┌──

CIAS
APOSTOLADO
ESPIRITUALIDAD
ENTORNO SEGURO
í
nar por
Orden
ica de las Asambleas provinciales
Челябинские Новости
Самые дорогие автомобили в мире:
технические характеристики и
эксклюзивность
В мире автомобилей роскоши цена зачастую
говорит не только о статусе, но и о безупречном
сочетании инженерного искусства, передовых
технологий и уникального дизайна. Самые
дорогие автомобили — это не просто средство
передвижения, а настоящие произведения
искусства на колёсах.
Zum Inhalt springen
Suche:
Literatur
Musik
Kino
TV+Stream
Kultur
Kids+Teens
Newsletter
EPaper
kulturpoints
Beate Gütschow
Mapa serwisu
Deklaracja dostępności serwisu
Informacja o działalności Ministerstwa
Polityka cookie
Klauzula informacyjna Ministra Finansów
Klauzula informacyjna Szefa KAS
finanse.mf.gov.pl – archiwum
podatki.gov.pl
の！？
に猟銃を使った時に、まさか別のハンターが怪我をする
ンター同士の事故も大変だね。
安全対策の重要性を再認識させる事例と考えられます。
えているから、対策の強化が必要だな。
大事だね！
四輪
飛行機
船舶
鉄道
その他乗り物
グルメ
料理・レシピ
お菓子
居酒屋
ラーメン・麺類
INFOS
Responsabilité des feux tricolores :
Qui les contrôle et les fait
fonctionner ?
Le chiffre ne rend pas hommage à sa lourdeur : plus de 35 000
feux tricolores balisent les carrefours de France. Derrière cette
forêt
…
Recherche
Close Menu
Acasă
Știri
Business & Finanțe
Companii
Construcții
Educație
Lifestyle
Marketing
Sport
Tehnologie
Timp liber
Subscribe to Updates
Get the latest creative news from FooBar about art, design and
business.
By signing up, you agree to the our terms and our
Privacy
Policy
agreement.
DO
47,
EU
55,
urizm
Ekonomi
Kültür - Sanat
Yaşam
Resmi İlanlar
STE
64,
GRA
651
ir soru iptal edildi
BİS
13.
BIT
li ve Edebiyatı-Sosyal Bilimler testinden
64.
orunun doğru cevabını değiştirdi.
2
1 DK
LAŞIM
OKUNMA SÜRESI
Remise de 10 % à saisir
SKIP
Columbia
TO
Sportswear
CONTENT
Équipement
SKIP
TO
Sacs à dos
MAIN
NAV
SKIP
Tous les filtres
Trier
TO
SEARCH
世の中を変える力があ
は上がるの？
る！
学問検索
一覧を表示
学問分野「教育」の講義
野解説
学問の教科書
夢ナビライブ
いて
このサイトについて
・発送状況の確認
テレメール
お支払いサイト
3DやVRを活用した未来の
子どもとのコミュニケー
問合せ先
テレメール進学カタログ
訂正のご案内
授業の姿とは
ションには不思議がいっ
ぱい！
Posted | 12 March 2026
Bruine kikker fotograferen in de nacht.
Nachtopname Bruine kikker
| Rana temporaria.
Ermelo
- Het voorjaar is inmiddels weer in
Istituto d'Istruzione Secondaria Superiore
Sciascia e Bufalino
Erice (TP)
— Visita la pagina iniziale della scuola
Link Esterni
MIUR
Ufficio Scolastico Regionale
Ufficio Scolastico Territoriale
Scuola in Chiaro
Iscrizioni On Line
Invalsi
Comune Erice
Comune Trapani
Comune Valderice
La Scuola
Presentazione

└──

TASK | Output every line of text in the material above as a JSON list of strings, one string per line, leaving out blank lines.

ANSWER FOR THE TASK |
[
  "CIAS",
  "APOSTOLADO",
  "ESPIRITUALIDAD",
  "ENTORNO SEGURO",
  "í",
  "nar por",
  "Orden",
  "ica de las Asambleas provinciales",
  "Челябинские Новости",
  "Самые дорогие автомобили в мире:",
  "технические характеристики и",
  "эксклюзивность",
  "В мире автомобилей роскоши цена зачастую",
  "говорит не только о статусе, но и о безупречном",
  "сочетании инженерного искусства, передовых",
  "технологий и уникального дизайна. Самые",
  "дорогие автомобили — это не просто средство",
  "передвижения, а настоящие произведения",
  "искусства на колёсах.",
  "Zum Inhalt springen",
  "Suche:",
  "Literatur",
  "Musik",
  "Kino",
  "TV+Stream",
  "Kultur",
  "Kids+Teens",
  "Newsletter",
  "EPaper",
  "kulturpoints",
  "Beate Gütschow",
  "Mapa serwisu",
  "Deklaracja dostępności serwisu",
  "Informacja o działalności Ministerstwa",
  "Polityka cookie",
  "Klauzula informacyjna Ministra Finansów",
  "Klauzula informacyjna Szefa KAS",
  "finanse.mf.gov.pl – archiwum",
  "podatki.gov.pl",
  "の！？",
  "に猟銃を使った時に、まさか別のハンターが怪我をする",
  "ンター同士の事故も大変だね。",
  "安全対策の重要性を再認識させる事例と考えられます。",
  "えているから、対策の強化が必要だな。",
  "大事だね！",
  "四輪",
  "飛行機",
  "船舶",
  "鉄道",
  "その他乗り物",
  "グルメ",
  "料理・レシピ",
  "お菓子",
  "居酒屋",
  "ラーメン・麺類",
  "INFOS",
  "Responsabilité des feux tricolores :",
  "Qui les contrôle et les fait",
  "fonctionner ?",
  "Le chiffre ne rend pas hommage à sa lourdeur : plus de 35 000",
  "feux tricolores balisent les carrefours de France. Derrière cette",
  "forêt",
  "…",
  "Recherche",
  "Close Menu",
  "Acasă",
  "Știri",
  "Business & Finanțe",
  "Companii",
  "Construcții",
  "Educație",
  "Lifestyle",
  "Marketing",
  "Sport",
  "Tehnologie",
  "Timp liber",
  "Subscribe to Updates",
  "Get the latest creative news from FooBar about art, design and",
  "business.",
  "By signing up, you agree to the our terms and our",
  "Privacy",
  "Policy",
  "agreement.",
  "DO",
  "47,",
  "EU",
  "55,",
  "urizm",
  "Ekonomi",
  "Kültür - Sanat",
  "Yaşam",
  "Resmi İlanlar",
  "STE",
  "64,",
  "GRA",
  "651",
  "ir soru iptal edildi",
  "BİS",
  "13.",
  "BIT",
  "li ve Edebiyatı-Sosyal Bilimler testinden",
  "64.",
  "orunun doğru cevabını değiştirdi.",
  "2",
  "1 DK",
  "LAŞIM",
  "OKUNMA SÜRESI",
  "Remise de 10 % à saisir",
  "SKIP",
  "Columbia",
  "TO",
  "Sportswear",
  "CONTENT",
  "Équipement",
  "SKIP",
  "TO",
  "Sacs à dos",
  "MAIN",
  "NAV",
  "SKIP",
  "Tous les filtres",
  "Trier",
  "TO",
  "SEARCH",
  "世の中を変える力があ",
  "は上がるの？",
  "る！",
  "学問検索",
  "一覧を表示",
  "学問分野「教育」の講義",
  "野解説",
  "学問の教科書",
  "夢ナビライブ",
  "いて",
  "このサイトについて",
  "・発送状況の確認",
  "テレメール",
  "お支払いサイト",
  "3DやVRを活用した未来の",
  "子どもとのコミュニケー",
  "問合せ先",
  "テレメール進学カタログ",
  "訂正のご案内",
  "授業の姿とは",
  "ションには不思議がいっ",
  "ぱい！",
  "Posted | 12 March 2026",
  "Bruine kikker fotograferen in de nacht.",
  "Nachtopname Bruine kikker",
  "| Rana temporaria.",
  "Ermelo",
  "- Het voorjaar is inmiddels weer in",
  "Istituto d'Istruzione Secondaria Superiore",
  "Sciascia e Bufalino",
  "Erice (TP)",
  "— Visita la pagina iniziale della scuola",
  "Link Esterni",
  "MIUR",
  "Ufficio Scolastico Regionale",
  "Ufficio Scolastico Territoriale",
  "Scuola in Chiaro",
  "Iscrizioni On Line",
  "Invalsi",
  "Comune Erice",
  "Comune Trapani",
  "Comune Valderice",
  "La Scuola",
  "Presentazione"
]